Надивиться не могут мужики, отчего это писарь никого не обрывает, каждого нужду выслушивает терпеливо, ласково переспрашивает, толкует даже о делах посторонних. А это все было делано ради того, чтоб Алексею подольше дожидаться. Знай, дескать, что я тебе начальство, чувствуй это.
Наконец все мужики были отпущены, но писарь все-таки не вдруг допустил до себя Алексея. Больно уж хотелось ему поломаться. Взял какие-то бумаги, глядит в них, перелистывает, дело, дескать, делаю, мешать мне теперь никто не моги, а ты, друг любезный, постой, подожди, переминайся с ноги на ногу… И то у Морковкина на уме было: не вышло б передряги за то, что накануне сманил он к себе Наталью с грибовной гулянки… Сидит, ломает голову – какая б нужда Алешку в приказ привела.
Настал час воли писаря, допустили Алексея в присутствие.
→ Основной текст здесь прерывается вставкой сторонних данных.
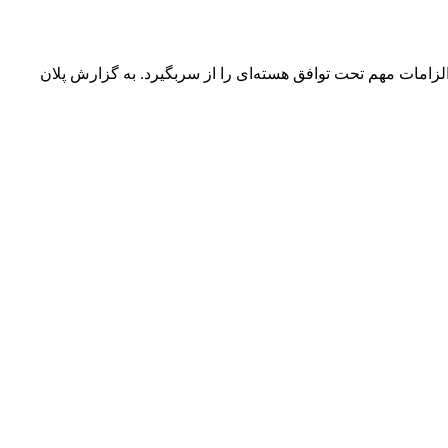
زامات مهم تحت توافق هسته‌ای را از سربگیرد. به گزارش پلان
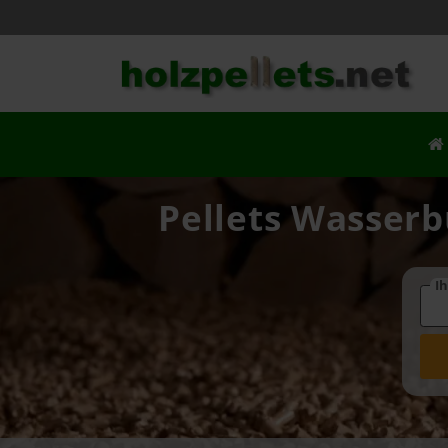
Pellets Wasserb
Ih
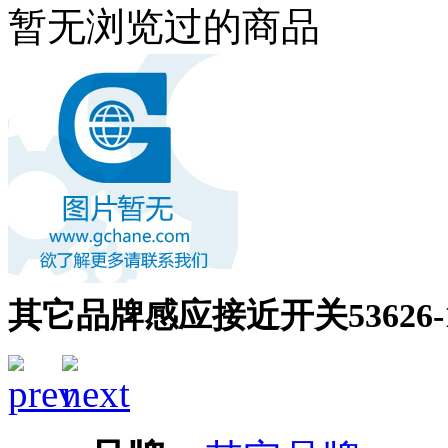
暂无浏览过的商品
其它品牌感应接近开关53626-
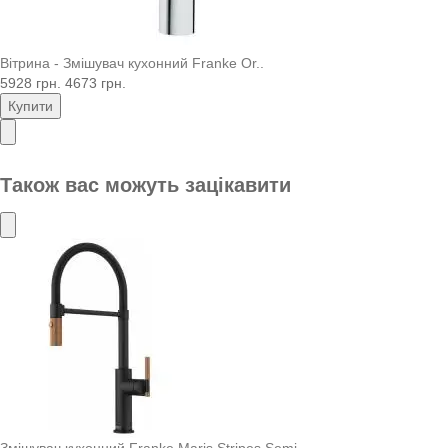
Вітрина - Змішувач кухонний Franke Or..
5928 грн.
4673 грн.
Купити
Також вас можуть зацікавити
Змішувач кухонний Franke Maris Stripes Semi ..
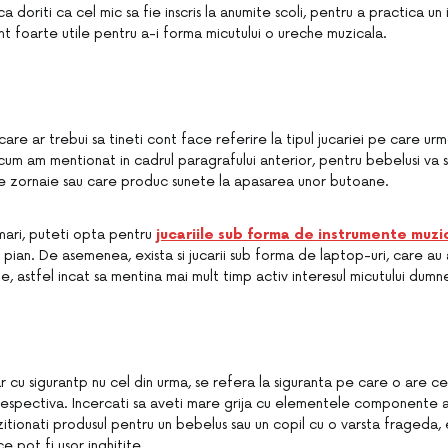
doriti ca cel mic sa fie inscris la anumite scoli, pentru a practica un
unt foarte utile pentru a-i forma micutului o ureche muzicala.
 care ar trebui sa tineti cont face referire la tipul jucariei pe care u
 cum am mentionat in cadrul paragrafului anterior, pentru bebelusi va
are zornaie sau care produc sunete la apasarea unor butoane.
 mari, puteti opta pentru
jucariile sub forma de instrumente muzi
pian. De asemenea, exista si jucarii sub forma de laptop-uri, care au
e, astfel incat sa mentina mai mult timp activ interesul micutului dum
dar cu sigurantp nu cel din urma, se refera la siguranta pe care o are c
respectiva. Incercati sa aveti mare grija cu elementele componente ale
zitionati produsul pentru un bebelus sau un copil cu o varsta frageda, e
e pot fi usor inghitite.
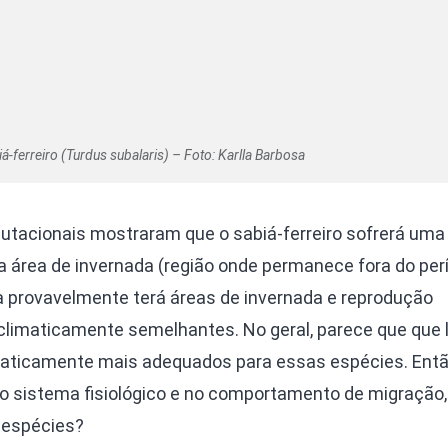
á-ferreiro (Turdus subalaris) – Foto: Karlla Barbosa
tacionais mostraram que o sabiá-ferreiro sofrerá uma
 área de invernada (região onde permanece fora do per
na provavelmente terá áreas de invernada e reprodução
 climaticamente semelhantes. No geral, parece que que 
maticamente mais adequados para essas espécies. Entã
no sistema fisiológico e no comportamento de migração,
 espécies?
Перед тем как позвать его, Морковкин встал с кресел и, оборотясь спиной к дверям, стал читать предписания удельного начальства, в рамках за стеклом по стенам развешанные. Не оглядываясь на Алексея, писарь сердито спросил:
– Зачем?
– За пачпортом.
– За каким?
– За трехгодовым. Трехгодовый пачпорт мне нужен, потому что, отъезжая, значит, по пароходной части в разные города и селения Российской Империи… – начал было Алексей, но писарь прервал его словом:
– Нельзя!
– А отчего бы это нельзя? – подбоченясь и выставя правую ногу вперед, задорно спросил Алексей.
Не оглядываясь, писарь ответил:
– Бланок таких в приказе нет… Писать не на чем… Недель шесть подожди – к ярмарке вышлют.
– Могу из казначейства выправить. Бумагу бы только мне, – твердым голосом молвил Алексей.
– Нет такой бумаги.
– А почем б это? – шагнув вперед, спросил Алексей.
– Рекрутский набор будет зимой, – прошипел, не оглядываясь, Морковкин.
– Что мне набор? – молвил Алексей. – За меня квитанция есть.